WORK ITEM ▸
What lines in the data below mention the string "size"? Copy them out.

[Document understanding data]
"""

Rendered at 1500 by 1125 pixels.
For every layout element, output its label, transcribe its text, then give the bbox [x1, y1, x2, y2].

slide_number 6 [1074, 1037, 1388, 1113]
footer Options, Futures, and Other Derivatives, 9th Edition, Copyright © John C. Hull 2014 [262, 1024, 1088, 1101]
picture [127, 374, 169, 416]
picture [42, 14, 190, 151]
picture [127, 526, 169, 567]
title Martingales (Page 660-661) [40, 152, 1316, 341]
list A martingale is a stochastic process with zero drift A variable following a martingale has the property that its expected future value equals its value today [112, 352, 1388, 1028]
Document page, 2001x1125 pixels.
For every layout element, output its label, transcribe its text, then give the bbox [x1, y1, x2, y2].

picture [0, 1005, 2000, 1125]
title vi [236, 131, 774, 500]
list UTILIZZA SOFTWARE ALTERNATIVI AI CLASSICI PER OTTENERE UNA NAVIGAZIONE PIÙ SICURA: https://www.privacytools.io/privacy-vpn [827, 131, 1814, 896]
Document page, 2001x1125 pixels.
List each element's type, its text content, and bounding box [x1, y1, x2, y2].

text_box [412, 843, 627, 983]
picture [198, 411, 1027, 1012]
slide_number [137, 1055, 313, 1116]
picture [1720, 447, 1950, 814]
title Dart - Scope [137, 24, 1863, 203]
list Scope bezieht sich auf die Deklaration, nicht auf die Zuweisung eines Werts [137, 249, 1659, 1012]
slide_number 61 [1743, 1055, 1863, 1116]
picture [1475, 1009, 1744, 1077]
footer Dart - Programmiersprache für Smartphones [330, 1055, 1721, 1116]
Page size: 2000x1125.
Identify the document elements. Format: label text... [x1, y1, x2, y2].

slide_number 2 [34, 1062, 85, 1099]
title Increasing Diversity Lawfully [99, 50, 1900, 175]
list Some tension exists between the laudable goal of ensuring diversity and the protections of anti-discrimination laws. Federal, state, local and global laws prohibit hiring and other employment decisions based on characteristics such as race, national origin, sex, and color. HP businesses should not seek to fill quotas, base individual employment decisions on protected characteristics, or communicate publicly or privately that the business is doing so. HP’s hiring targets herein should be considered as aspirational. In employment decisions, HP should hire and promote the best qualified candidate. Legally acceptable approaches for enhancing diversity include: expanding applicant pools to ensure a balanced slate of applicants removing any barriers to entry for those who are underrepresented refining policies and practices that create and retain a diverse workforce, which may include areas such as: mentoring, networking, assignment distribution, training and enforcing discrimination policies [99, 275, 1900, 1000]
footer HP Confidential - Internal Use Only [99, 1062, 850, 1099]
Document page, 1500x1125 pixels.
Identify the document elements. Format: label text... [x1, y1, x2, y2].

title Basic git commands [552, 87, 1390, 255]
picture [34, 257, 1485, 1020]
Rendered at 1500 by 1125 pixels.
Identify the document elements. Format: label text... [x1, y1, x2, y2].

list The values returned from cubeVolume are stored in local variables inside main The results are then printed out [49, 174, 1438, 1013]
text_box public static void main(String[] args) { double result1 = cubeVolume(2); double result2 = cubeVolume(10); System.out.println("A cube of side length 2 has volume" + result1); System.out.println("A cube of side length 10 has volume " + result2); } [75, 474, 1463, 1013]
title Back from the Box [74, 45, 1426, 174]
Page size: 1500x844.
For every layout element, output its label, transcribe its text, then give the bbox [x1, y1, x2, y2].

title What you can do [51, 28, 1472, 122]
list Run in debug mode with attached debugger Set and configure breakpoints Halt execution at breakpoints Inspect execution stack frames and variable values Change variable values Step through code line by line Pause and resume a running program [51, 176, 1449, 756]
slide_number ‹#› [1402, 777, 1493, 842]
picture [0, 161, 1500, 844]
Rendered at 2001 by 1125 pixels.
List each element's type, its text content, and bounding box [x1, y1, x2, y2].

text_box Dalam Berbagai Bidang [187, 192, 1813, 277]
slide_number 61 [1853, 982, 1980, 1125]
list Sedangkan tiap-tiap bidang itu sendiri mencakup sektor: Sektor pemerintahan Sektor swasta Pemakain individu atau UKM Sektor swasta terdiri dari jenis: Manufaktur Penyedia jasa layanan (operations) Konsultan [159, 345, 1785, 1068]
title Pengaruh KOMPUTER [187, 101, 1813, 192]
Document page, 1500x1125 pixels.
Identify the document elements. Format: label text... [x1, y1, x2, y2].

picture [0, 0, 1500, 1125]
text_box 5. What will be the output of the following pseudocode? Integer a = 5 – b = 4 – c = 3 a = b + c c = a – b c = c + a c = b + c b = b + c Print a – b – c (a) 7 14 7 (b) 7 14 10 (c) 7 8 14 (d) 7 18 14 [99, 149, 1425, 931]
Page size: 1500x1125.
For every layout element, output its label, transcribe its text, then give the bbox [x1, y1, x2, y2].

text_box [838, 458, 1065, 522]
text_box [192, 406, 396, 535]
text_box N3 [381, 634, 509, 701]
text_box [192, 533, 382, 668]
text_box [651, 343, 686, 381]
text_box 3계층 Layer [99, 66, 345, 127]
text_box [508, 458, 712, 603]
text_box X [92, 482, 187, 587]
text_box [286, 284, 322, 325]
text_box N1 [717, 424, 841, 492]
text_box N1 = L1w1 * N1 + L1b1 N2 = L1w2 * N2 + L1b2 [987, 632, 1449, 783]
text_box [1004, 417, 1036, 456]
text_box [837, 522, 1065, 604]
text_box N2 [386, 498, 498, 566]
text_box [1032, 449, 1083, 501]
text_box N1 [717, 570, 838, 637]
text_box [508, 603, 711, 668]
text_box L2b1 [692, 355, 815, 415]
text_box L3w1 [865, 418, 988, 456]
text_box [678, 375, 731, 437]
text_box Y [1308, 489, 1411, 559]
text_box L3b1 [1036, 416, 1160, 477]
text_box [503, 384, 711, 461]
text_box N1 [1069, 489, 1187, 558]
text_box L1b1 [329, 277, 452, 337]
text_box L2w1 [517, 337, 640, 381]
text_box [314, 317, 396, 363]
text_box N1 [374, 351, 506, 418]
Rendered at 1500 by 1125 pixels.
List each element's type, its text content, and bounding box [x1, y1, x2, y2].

"""

EXERCISE RESPONSE ▸
Page size: 2000x1125.
Page size: 1500x844.
Page size: 1500x1125.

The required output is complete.